Dear Miss Snark,
Two years ago I was hitting my stride in a brave new world called co-parenting and enjoying every-other weekend without kids or dogs. Then my ex-husband died suddenly. I found myself with grieving children, unconventional extended family, an intimate relationship with probate court, but no time for internet dating.
Over the years I have lost much, but have finally once again found peace of mind.
I respectfully submit the first 650 words of The Maybe Wife, my mom-lit-with-smarts-and-heart memoir that I believe will resonate through the suburbs and carpool lines.
Thank you for your time,
The Maybe Wife
My childhood was compact. We lived in a row house -- a narrow existence. And it was safe; like our one-way street with cars parked on both sides that I crossed by myself when I was six. It was like every other street in my city neighborhood, a middle-class pattern of attached dwellings and lives. I knew nothing of foreign lands called suburbia and rural routes were only traveled while watching The Waltons.

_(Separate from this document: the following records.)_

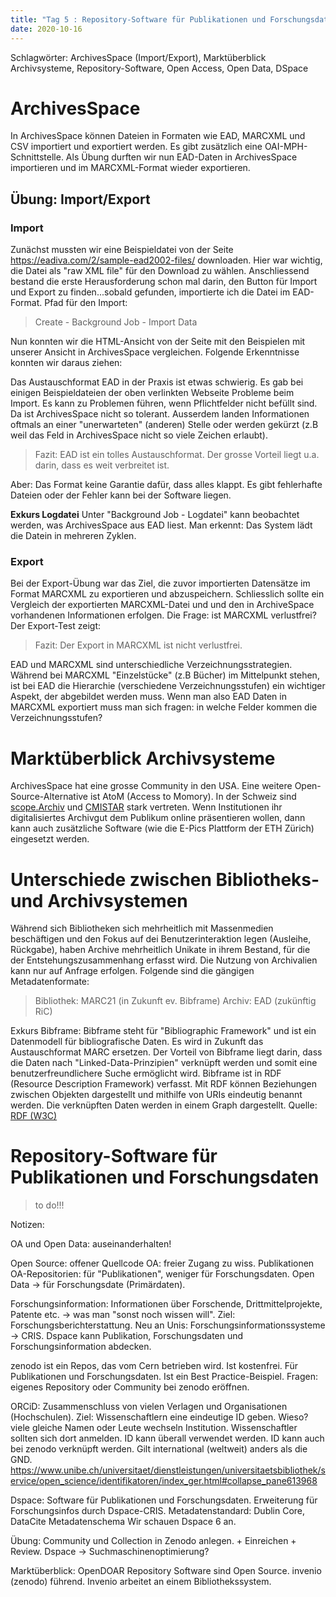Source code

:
 ```yaml
---
title: "Tag 5 : Repository-Software für Publikationen und Forschungsdaten"
date: 2020-10-16
---
```


Schlagwörter: ArchivesSpace (Import/Export), Marktüberblick Archivsysteme, Repository-Software, Open Access, Open Data, DSpace

# ArchivesSpace
In ArchivesSpace können Dateien in Formaten wie EAD, MARCXML und CSV importiert und exportiert werden. Es gibt zusätzlich eine OAI-MPH-Schnittstelle.
Als Übung durften wir nun EAD-Daten in ArchivesSpace importieren und im MARCXML-Format wieder exportieren.
## Übung: Import/Export
### Import
Zunächst mussten wir eine Beispieldatei von der Seite https://eadiva.com/2/sample-ead2002-files/ downloaden. Hier war wichtig, die Datei als "raw XML file" für den Download zu wählen. Anschliessend bestand die erste Herausforderung schon mal darin, den Button für Import und Export zu finden...sobald gefunden, importierte ich die Datei im EAD-Format.
Pfad für den Import:
> Create - Background Job - Import Data

Nun konnten wir die HTML-Ansicht von der Seite mit den Beispielen mit unserer Ansicht in ArchivesSpace vergleichen. Folgende Erkenntnisse konnten wir daraus ziehen:

Das Austauschformat EAD in der Praxis ist etwas schwierig. Es gab bei einigen Beispieldateien der oben verlinkten Webseite Probleme beim Import. Es kann zu Problemen führen, wenn Pflichtfelder nicht befüllt sind. Da ist ArchivesSpace nicht so tolerant. Ausserdem landen Informationen oftmals an einer "unerwarteten" (anderen) Stelle oder werden gekürzt (z.B weil das Feld in ArchivesSpace nicht so viele Zeichen erlaubt).
> Fazit: EAD ist ein tolles Austauschformat. Der grosse Vorteil liegt u.a. darin, dass es weit verbreitet ist. 

Aber: Das Format keine Garantie dafür, dass alles klappt. Es gibt fehlerhafte Dateien oder der Fehler kann bei der Software liegen.

**Exkurs Logdatei**
Unter "Background Job - Logdatei" kann beobachtet werden, was ArchivesSpace aus EAD liest. Man erkennt: Das System lädt die Datein in mehreren Zyklen.

### Export
Bei der Export-Übung war das Ziel, die zuvor importierten Datensätze im Format MARCXML zu exportieren und abzuspeichern. Schliesslich sollte ein Vergleich der exportierten MARCXML-Datei und und den in ArchiveSpace vorhandenen Informationen erfolgen. Die Frage: ist MARCXML verlustfrei? Der Export-Test zeigt:
> Fazit: Der Export in MARCXML ist nicht verlustfrei.

EAD und MARCXML sind unterschiedliche Verzeichnungsstrategien. Während bei MARCXML "Einzelstücke" (z.B Bücher) im Mittelpunkt stehen, ist bei EAD die Hierarchie (verschiedene Verzeichnungsstufen) ein wichtiger Aspekt, der abgebildet werden muss. Wenn man also EAD Daten in MARCXML exportiert muss man sich fragen: in welche Felder kommen die Verzeichnungsstufen?

# Marktüberblick Archivsysteme
ArchivesSpace hat eine grosse Community in den USA. Eine weitere Open-Source-Alternative ist AtoM (Access to Momory). In der Schweiz sind [scope.Archiv](https://www.scope.ch/de/) und [CMISTAR](https://cmiag.ch/cmistar) stark vertreten.
Wenn Institutionen ihr digitalisiertes Archivgut dem Publikum online präsentieren wollen, dann kann auch zusätzliche Software (wie die E-Pics Plattform der ETH Zürich) eingesetzt werden.

# Unterschiede zwischen Bibliotheks- und Archivsystemen
Während sich Bibliotheken sich mehrheitlich mit Massenmedien beschäftigen und den Fokus auf dei Benutzerinteraktion legen (Ausleihe, Rückgabe), haben Archive mehrheitlich Unikate in ihrem Bestand, für die der Entstehungszusammenhang erfasst wird. Die Nutzung von Archivalien kann nur auf Anfrage erfolgen. 
Folgende sind die gängigen Metadatenformate:

> Bibliothek: MARC21 (in Zukunft ev. Bibframe)
> Archiv: EAD (zukünftig RiC)

Exkurs Bibframe:
Bibframe steht für "Bibliographic Framework" und ist ein Datenmodell für bibliografische Daten. Es wird in Zukunft das Austauschformat MARC ersetzen. Der Vorteil von Bibframe liegt darin, dass die Daten nach "Linked-Data-Prinzipien" verknüpft werden und somit eine benutzerfreundlichere Suche ermöglicht wird. Bibframe ist in RDF (Resource Description Framework) verfasst. Mit RDF können Beziehungen zwischen Objekten dargestellt und mithilfe von URIs eindeutig benannt werden. Die verknüpften Daten werden in einem Graph dargestellt.
Quelle: [RDF (W3C)](https://www.w3.org/RDF/)

# Repository-Software für Publikationen und Forschungsdaten

> to do!!!

Notizen:

OA und Open Data: auseinanderhalten!

Open Source: offener Quellcode
OA: freier Zugang zu wiss. Publikationen
OA-Repositorien: für "Publikationen", weniger für Forschungsdaten.
Open Data -> für Forschungsdate (Primärdaten).

Forschungsinformation: 
Informationen über Forschende, Drittmittelprojekte, Patente etc. -> was man "sonst noch wissen will". Ziel: Forschungsberichterstattung.
Neu an Unis: Forschungsinformationssysteme -> CRIS. Dspace kann Publikation, Forschungsdaten und Forschungsinformation abdecken.

zenodo ist ein Repos, das vom Cern betrieben wird. Ist kostenfrei. Für Publikationen und Forschungsdaten. Ist ein Best Practice-Beispiel.
Fragen: eigenes Repository oder Community bei zenodo eröffnen.

ORCiD: Zusammenschluss von vielen Verlagen und Organisationen (Hochschulen). Ziel: Wissenschaftlern eine eindeutige ID geben. Wieso? viele gleiche Namen oder Leute wechseln Institution.
Wissenschaftler sollten sich dort anmelden. ID kann überall verwendet werden. ID kann auch bei zenodo verknüpft werden. Gilt international (weltweit) anders als die GND.
https://www.unibe.ch/universitaet/dienstleistungen/universitaetsbibliothek/service/open_science/identifikatoren/index_ger.html#collapse_pane613968

Dspace:
Software für Publikationen und Forschungsdaten. Erweiterung für Forschungsinfos durch Dspace-CRIS.
Metadatenstandard: Dublin Core, DataCite Metadatenschema
Wir schauen Dspace 6 an.

Übung: 
Community und Collection in Zenodo anlegen. + Einreichen + Review.
Dspace -> Suchmaschinenoptimierung?

Marktüberblick: OpenDOAR
Repository Software sind Open Source.
invenio (zenodo) führend. Invenio arbeitet an einem Bibliothekssystem.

Academically I knew that other places existed, but they were merely vacations spots limited to Northeastern cities within driving distance. I never contemplated lives being anywhere else. The world was where I was. I did not think outside my own city limits.
I always wondered, though; how the building we called the Sears Tower was the tallest building in the world. It was eleven stories high and it stood next to our local Sears store. It was my childhood curiosity, but I said nothing in fear of appearing limited. I'm glad I didn't know then that I was.
But this petite world of mine was always filled to capacity with family and friends and familiar opportunities. It lacked nothing, and until college I looked no further than the bus stop for anything I ever wanted. Even then I didn't look too far. I was so single-city-minded that I lived at home and went to school thirty minutes from where I was raised.
In my married motherhood, as in my childhood, sameness had its virtues. I strove to remain true to the blueprints that had mapped out my future. It was a definitive plan of how things would be one day. We would live in a big house, and we'd already chosen the Stickley furniture for the living room. We drove around looking for the perfect two-story attached to the right-styled three-car garage. Our wardrobes would be extensive and up-to-date, although not too trendy. We fashioned ourselves the couple -- the family -- that everyone knew and liked; the ones who had come so far, worked so hard, and earned so much. It took a certain amount of confidence to pursue these dreams for so long. Early on I grasped and embraced the fact that I cheered from the sidelines and kept the home fires burning while the dream was being built on the field, according to plan.
We started drawing up these plans not long after we met as college freshmen on a long ago and far away cold January night. Charlie was a serious pre-med student, studying biology. I was the friend of a friend, studying English. I remember the first time I saw him, sitting on that dorm bed, against the wall. I flirted simply; by leaning very intentionally on the door jam. Surrounded by chattering sorority sisters, I didn't hear a word they said. I watched him out of the corner of my eye. He was clean-shaven, a little preppy, and nonchalant. Very collegiate, blonde and suburban, unlike the rough-cut urban boyfriends of my short but colorful social past who built their own cars and wore Wallabies and flannel shirts. I had big hair, frosted make-up and tight jeans. I'm sure for both of us, the dichotomy fanned the flame.
It wasn't until five months later when we'd meet again on our first, somewhat arranged date. Embarrassed at first by being seen with someone in an argyle sweater and boat shoes, I was, however, intrigued by a car with a sunroof. I found out much later that he was equally ill at ease with my choice of wearing dungarees. It certainly goes to reason then, that through this seemingly social incompatibility our fate was sealed over a salad bar dinner in University City and underage drinking at a college pub. We never dated anyone else.
This is the classic example of query disconnect.
You tell me your husband died, and you've gotten familiar with probate court, and a weird extended family. I'm thinking "bummer, but who knows..this could be compelling".
Then you start out with backstory. Yadda Yadda and more yadda.
You all make me crazy when you do this cause there is so much crapola on my desk on any given day, when I see a query letter that gives me hope..and you follow it up with THIS..I just want to reach through the SASE and clobber you.
Sometimes I'll say this in a rejection letter and ask you to get your damn act together but mostly I say "pass".